# [TASK DIRECTIONS]
An exact copy of the listing below is needed, with no pictures in it.
:: SUPPLIED DATA ::
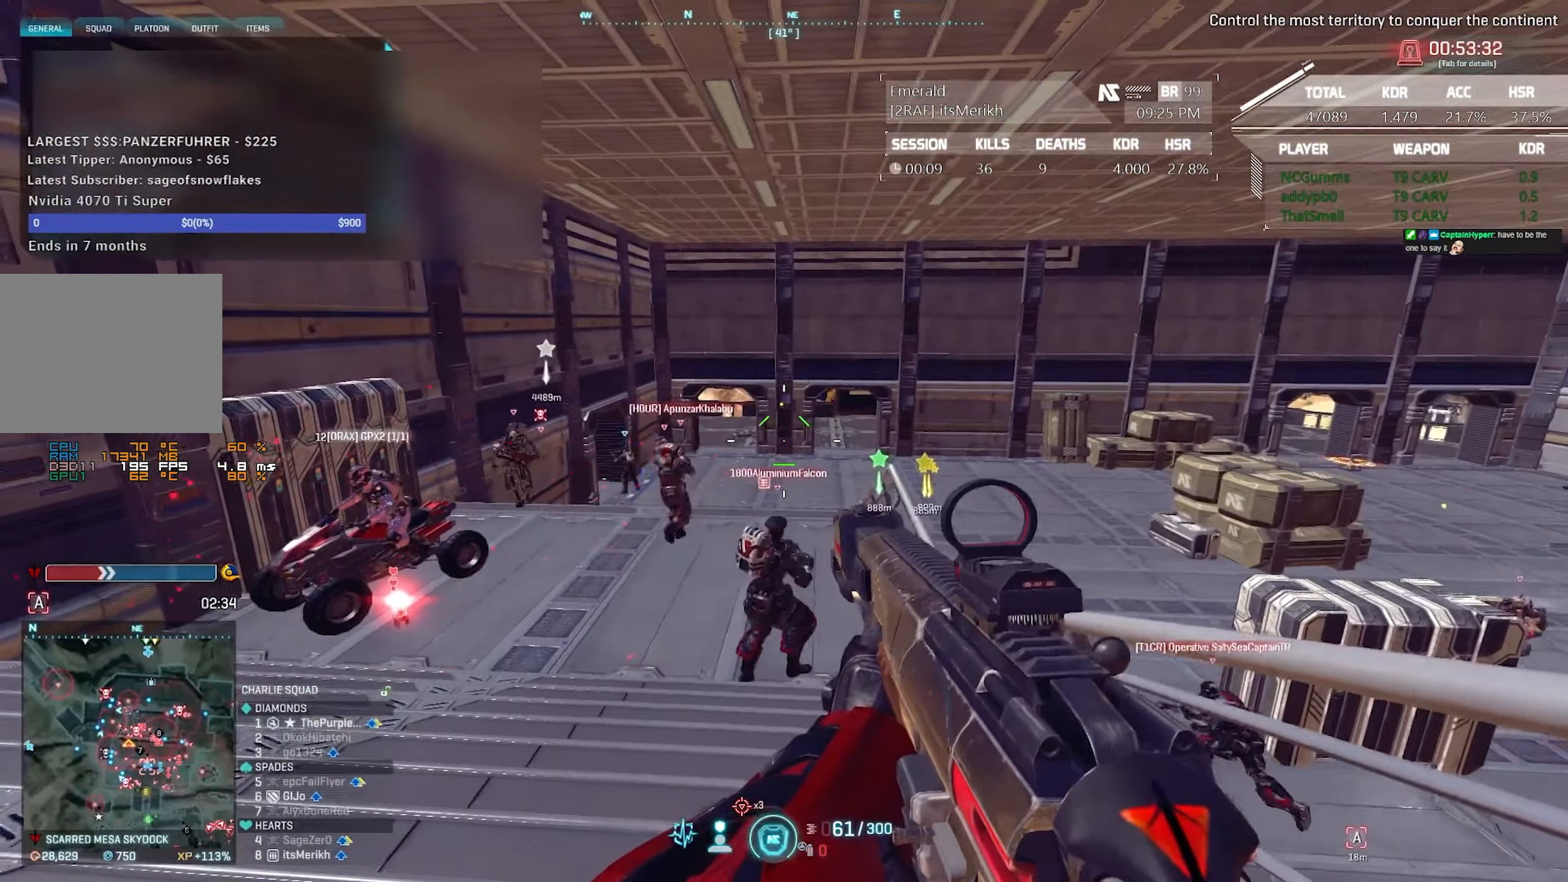
{"keys": ["d", "w"], "mouse": [], "events": [[167, "space", "down"], [267, "space", "up"]]}
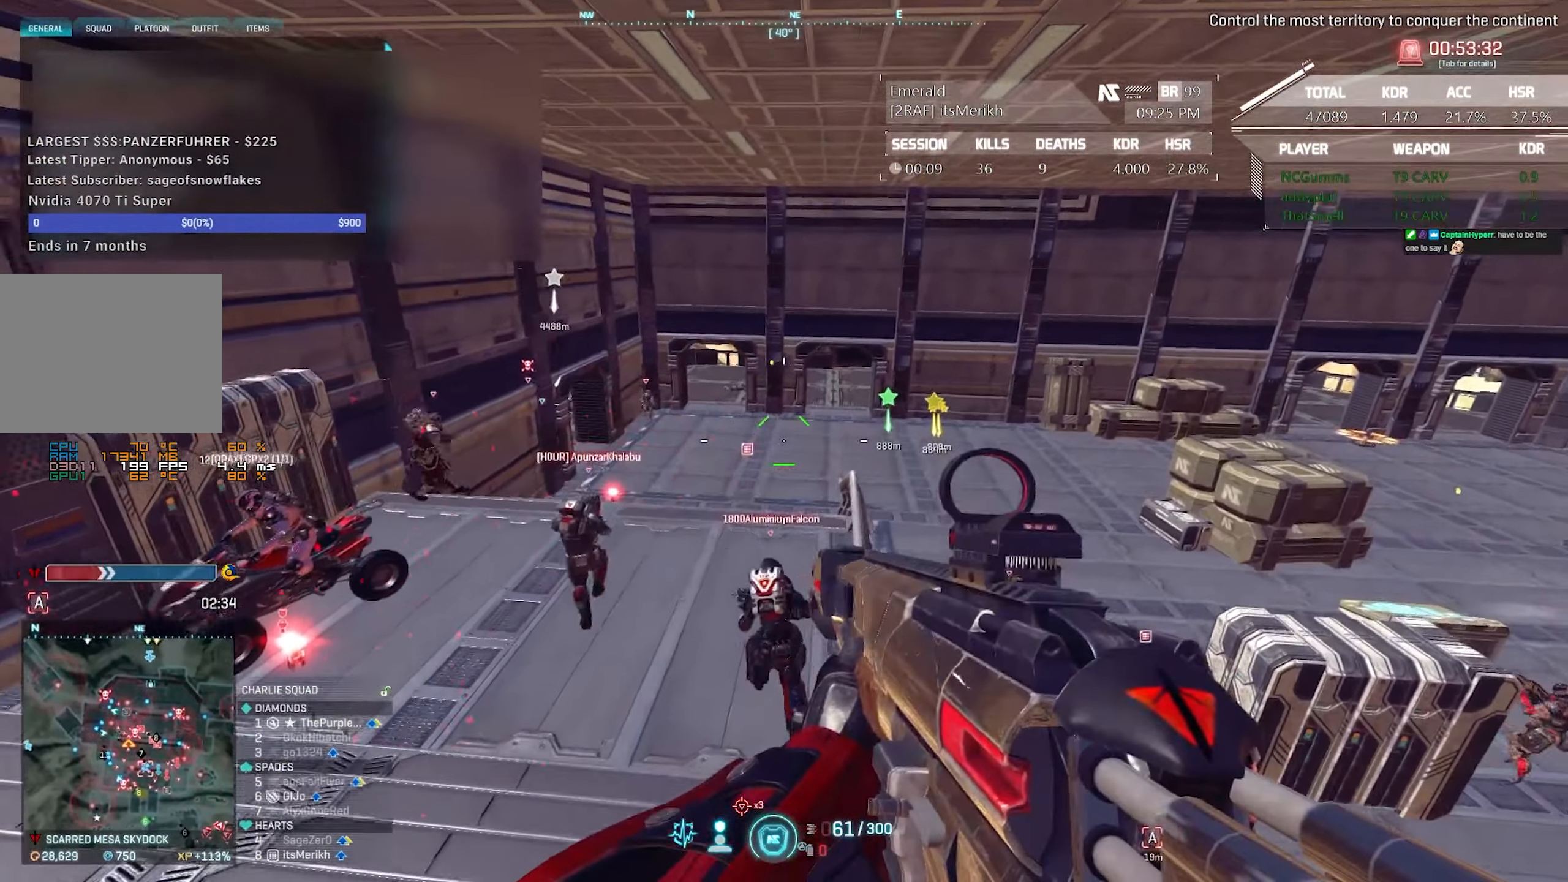
{"keys": ["w"], "mouse": [], "events": [[233, "d", "up"]]}
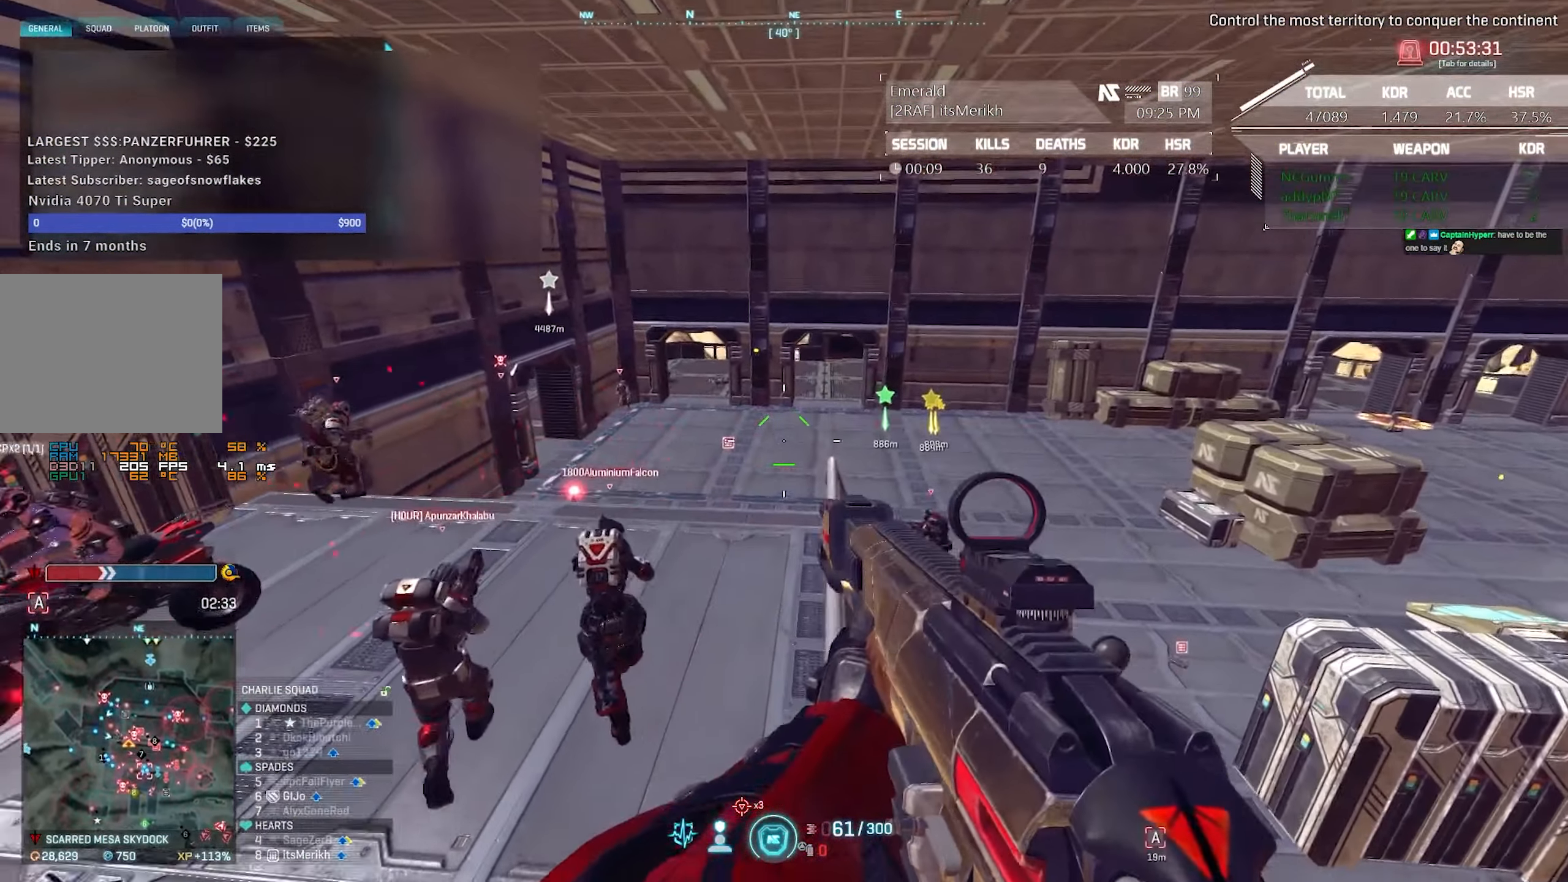
{"keys": ["w"], "mouse": [], "events": [[234, "d", "down"], [384, "d", "up"]]}
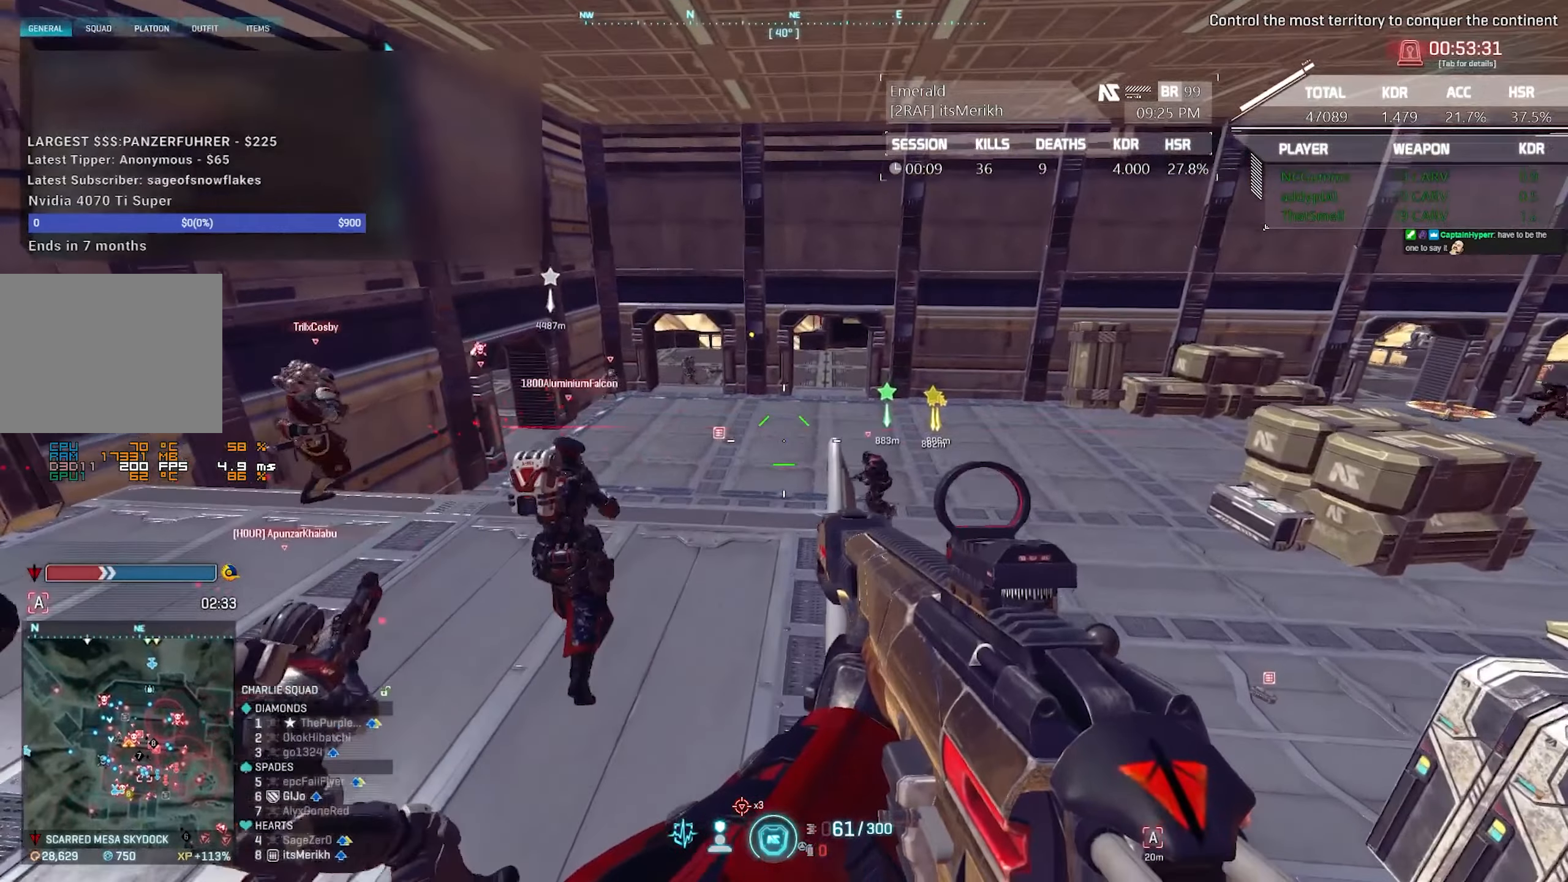
{"keys": [], "mouse": ["left", "right"], "events": [[17, "d", "down"], [117, "d", "up"], [117, "mouse_right", "down"], [167, "w", "up"], [400, "mouse_left", "down"]]}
:::
# [RESPONSE TO THIS TASK]
{"keys": ["d", "w"], "mouse": [], "events": [[167, "space", "down"], [267, "space", "up"]]}
{"keys": ["w"], "mouse": [], "events": [[233, "d", "up"]]}
{"keys": ["w"], "mouse": [], "events": [[234, "d", "down"], [384, "d", "up"]]}
{"keys": [], "mouse": ["left", "right"], "events": [[17, "d", "down"], [117, "d", "up"], [117, "mouse_right", "down"], [167, "w", "up"], [400, "mouse_left", "down"]]}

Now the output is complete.